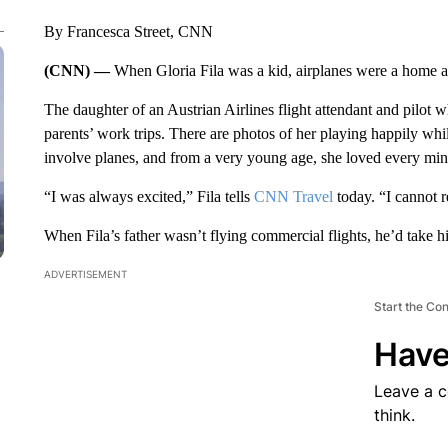
By Francesca Street, CNN
(CNN) —
When Gloria Fila was a kid, airplanes were a home
The daughter of an Austrian Airlines flight attendant and pilot 
parents’ work trips. There are photos of her playing happily whi
involve planes, and from a very young age, she loved every minut
“I was always excited,” Fila tells
CNN Travel
today. “I cannot r
When Fila’s father wasn’t flying commercial flights, he’d take his
ADVERTISEMENT
Start the Co
Have
Leave a 
think.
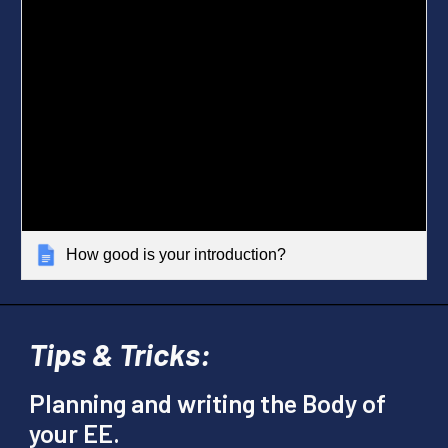
How good is your introduction?
Tips & Tricks:
Planning and writing the Body of
your EE.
___
# Work instructions
Copy the text of every entry above line for line, exactly as it appears, and leave the pictures out of your answer.

# Reply to the task
By Francesca Street, CNN
(CNN) —
When Gloria Fila was a kid, airplanes were a home
The daughter of an Austrian Airlines flight attendant and pilot 
parents’ work trips. There are photos of her playing happily whi
involve planes, and from a very young age, she loved every minut
“I was always excited,” Fila tells
CNN Travel
today. “I cannot r
When Fila’s father wasn’t flying commercial flights, he’d take his
ADVERTISEMENT
Start the Co
Have
Leave a 
think.
How good is your introduction?
Tips & Tricks:
Planning and writing the Body of
your EE.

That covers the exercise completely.